Theydontwantme · 31/03/2026 18:30

Mini2025 · 31/03/2026 18:23

so much truth in your words. They don’t want to and they’re not going to, no matter how much you plead, beg, cry, shout, pretend, encourage, understand, reflect or forgive. It’s never ever going to be what you want. So it’s best to stop the pretence. Indeed it is.

I shouldn’t really say they don’t want to. I don’t think they are able to. It’s just not in the tool box. A person wouldn’t give much thought to a broken or damaged appliance, I think it’s similar.

Theydontwantme · 31/03/2026 18:52

I am wrong to say they don’t want to as I don’t think it’s intentional. I don’t think they have the tools to consider others. I know my daughter says to me sometimes “why do I have to care about your feelings”. It’s fundamental to any relationship to be able to consider the other person. I tell her if you want friends then you need to do this,
otherwise people won’t like you. I see it in my mum. She won’t consider if someone feels left out, she won’t make them feel comfortable. My brother has no friends and only a family because they don’t hold him accountable, but he considers no one but himself. Will leave half way through family occasions to go to work and take his family home, no sorry, just off he goes.

I am ND but I over consider to my down fall. I am so afraid of getting it wrong. My mum, completely blind.

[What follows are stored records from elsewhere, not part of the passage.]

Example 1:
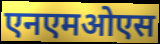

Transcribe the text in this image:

एनएमओएस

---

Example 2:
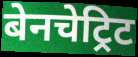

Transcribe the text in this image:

बेनचेट्रिट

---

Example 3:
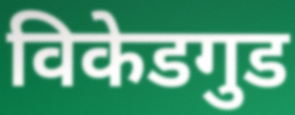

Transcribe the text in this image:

विकेडगुड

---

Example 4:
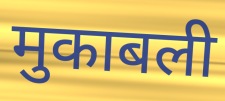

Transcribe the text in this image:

मुकाबली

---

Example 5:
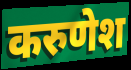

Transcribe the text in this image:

करुणेशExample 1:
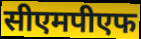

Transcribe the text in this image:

सीएमपीएफ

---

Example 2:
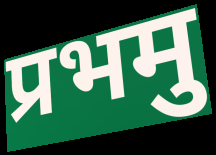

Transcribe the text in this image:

प्रभमु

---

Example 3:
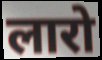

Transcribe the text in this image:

लारो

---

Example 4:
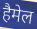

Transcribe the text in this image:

हैमेल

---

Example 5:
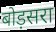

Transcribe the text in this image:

बोड़सरा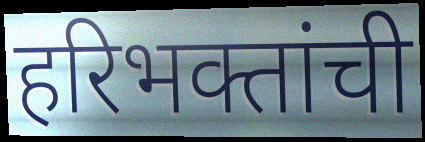
हरिभक्तांची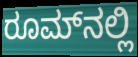
ರೂಮ್‌ನಲ್ಲಿ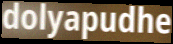
dolyapudheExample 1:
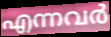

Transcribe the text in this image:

എന്നവർ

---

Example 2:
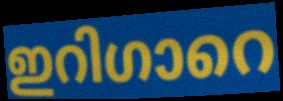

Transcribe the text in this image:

ഇറിഗാറെ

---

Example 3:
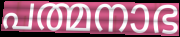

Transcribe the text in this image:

പത്മനാഭ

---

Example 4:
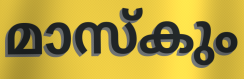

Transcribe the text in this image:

മാസ്കും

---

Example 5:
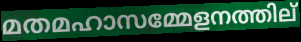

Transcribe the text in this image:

മതമഹാസമ്മേളനത്തില്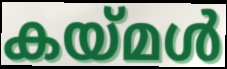
കയ്മൾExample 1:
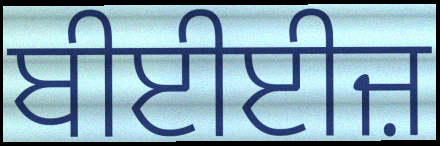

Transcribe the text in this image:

ਬੀਈਈਜ਼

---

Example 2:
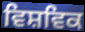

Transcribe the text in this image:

ਵਿਸ਼ਵਿਕ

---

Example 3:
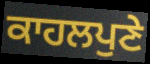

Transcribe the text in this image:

ਕਾਹਲਪੁਣੇ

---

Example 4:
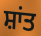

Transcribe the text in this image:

ਸ਼ਾਂਤ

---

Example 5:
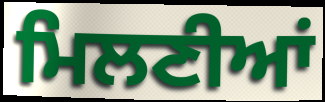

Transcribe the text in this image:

ਮਿਲਣੀਆਂ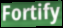
Fortify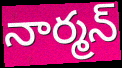
నార్మన్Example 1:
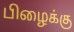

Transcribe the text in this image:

பிழைக்கு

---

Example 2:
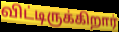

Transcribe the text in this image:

விட்டிருக்கிறார்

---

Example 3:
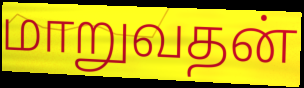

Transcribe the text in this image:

மாறுவதன்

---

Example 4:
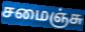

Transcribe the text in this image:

சமைஞ்சு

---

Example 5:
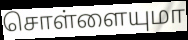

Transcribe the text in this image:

சொள்ளையுமா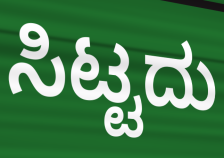
ಸಿಟ್ಟದು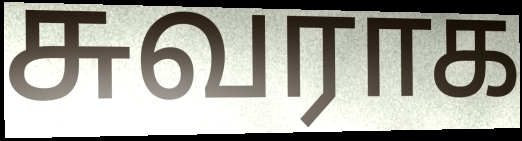
சுவராகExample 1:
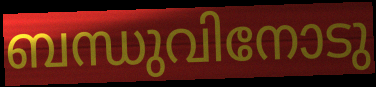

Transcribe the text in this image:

ബന്ധുവിനോടു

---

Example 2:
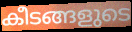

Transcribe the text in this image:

കീടങ്ങളുടെ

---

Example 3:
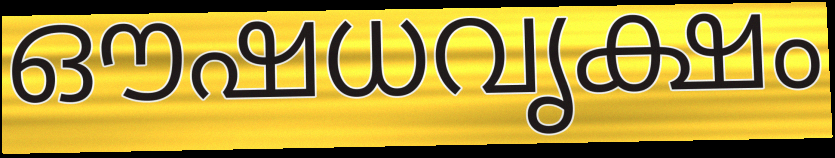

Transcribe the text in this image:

ഔഷധവൃക്ഷം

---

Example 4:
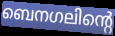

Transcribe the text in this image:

ബെനഗലിന്റെ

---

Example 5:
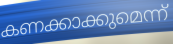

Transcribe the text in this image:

കണക്കാക്കുമെന്ന്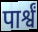
पार्श्वं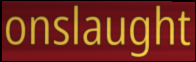
onslaught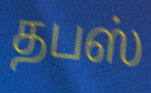
தபஸ்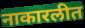
नाकारलीत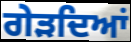
ਗੇੜਦਿਆਂ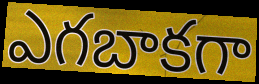
ఎగబాకగా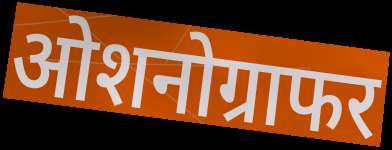
ओशनोग्राफरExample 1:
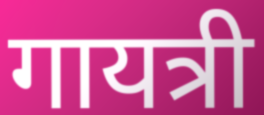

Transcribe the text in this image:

गायत्री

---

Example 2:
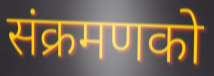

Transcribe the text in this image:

संक्रमणको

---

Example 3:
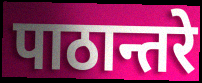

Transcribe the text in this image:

पाठान्तरे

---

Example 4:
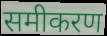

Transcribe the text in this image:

समीकरण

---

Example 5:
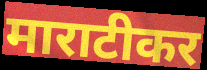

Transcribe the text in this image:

माराटीकर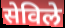
सेविले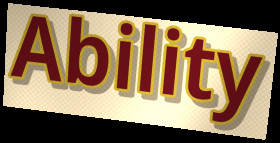
Ability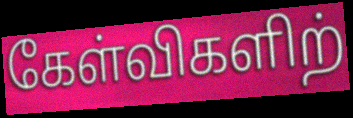
கேள்விகளிற்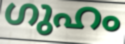
ഗുഹംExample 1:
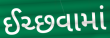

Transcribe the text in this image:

ઈચ્છવામાં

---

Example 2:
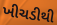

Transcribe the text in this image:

ખીચડીથી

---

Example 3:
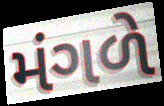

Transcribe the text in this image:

મંગળે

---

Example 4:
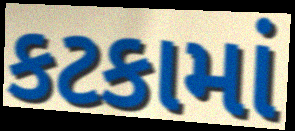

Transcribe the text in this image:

કટકામાં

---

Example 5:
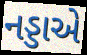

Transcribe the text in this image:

નડ્ડાએ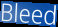
BleedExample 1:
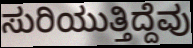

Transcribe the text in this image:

ಸುರಿಯುತ್ತಿದ್ದೆವು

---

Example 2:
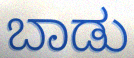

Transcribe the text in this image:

ಬಾಡು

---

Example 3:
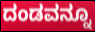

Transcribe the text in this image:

ದಂಡವನ್ನೂ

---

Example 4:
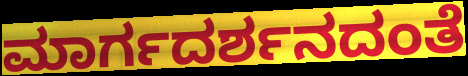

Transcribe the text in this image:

ಮಾರ್ಗದರ್ಶನದಂತೆ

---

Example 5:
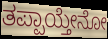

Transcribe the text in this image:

ತಪ್ಪಾಯ್ತೇನೋ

That’s why her friendships fail because no matter how hard she tried to mask it she just can’t consider anyone but herself. It’s quite shit once the scales fall and you left with self oriented people whom you’ve over invested in.

Cicadasounds · 01/04/2026 10:37

Theydontwantme · 31/03/2026 18:52

I am wrong to say they don’t want to as I don’t think it’s intentional. I don’t think they have the tools to consider others. I know my daughter says to me sometimes “why do I have to care about your feelings”. It’s fundamental to any relationship to be able to consider the other person. I tell her if you want friends then you need to do this,
otherwise people won’t like you. I see it in my mum. She won’t consider if someone feels left out, she won’t make them feel comfortable. My brother has no friends and only a family because they don’t hold him accountable, but he considers no one but himself. Will leave half way through family occasions to go to work and take his family home, no sorry, just off he goes.

I am ND but I over consider to my down fall. I am so afraid of getting it wrong. My mum, completely blind. That’s why her friendships fail because no matter how hard she tried to mask it she just can’t consider anyone but herself. It’s quite shit once the scales fall and you left with self oriented people whom you’ve over invested in.

I’m so sorry you’re having to go through this, it’s so painful to have to work through this realisation. It’s your whole experience of that person that is affected. That will include looking to the past and to the future. I really sympathise. Achieving this insight really hurts but hopefully in time this awareness will help you stop wasting energy and hurting yourself waiting for a relationship change that can’t (or won’t) come.

I’ve found it a process of years to try to stop hoping I will ever find the kind of behaviours and relationships that I want to have, with some of my closest people. And it’s getting more urgent to try to close that emotional door as some of these family members are ageing fast. I haven’t managed to do it really but with this in mind, away from those difficult relationships, I do try to build up my interpersonal relationships with different people who do have that capacity.

It’s a low bar, just finding some people to have contact with that are able to reciprocate emotionally in a way that doesn’t make me feel hurt and rejected. But it’s difficult to be clear minded about what that looks like and to recognise it and look after it in your healthy relationships, when the opposite type of interaction to what you’ve become used to.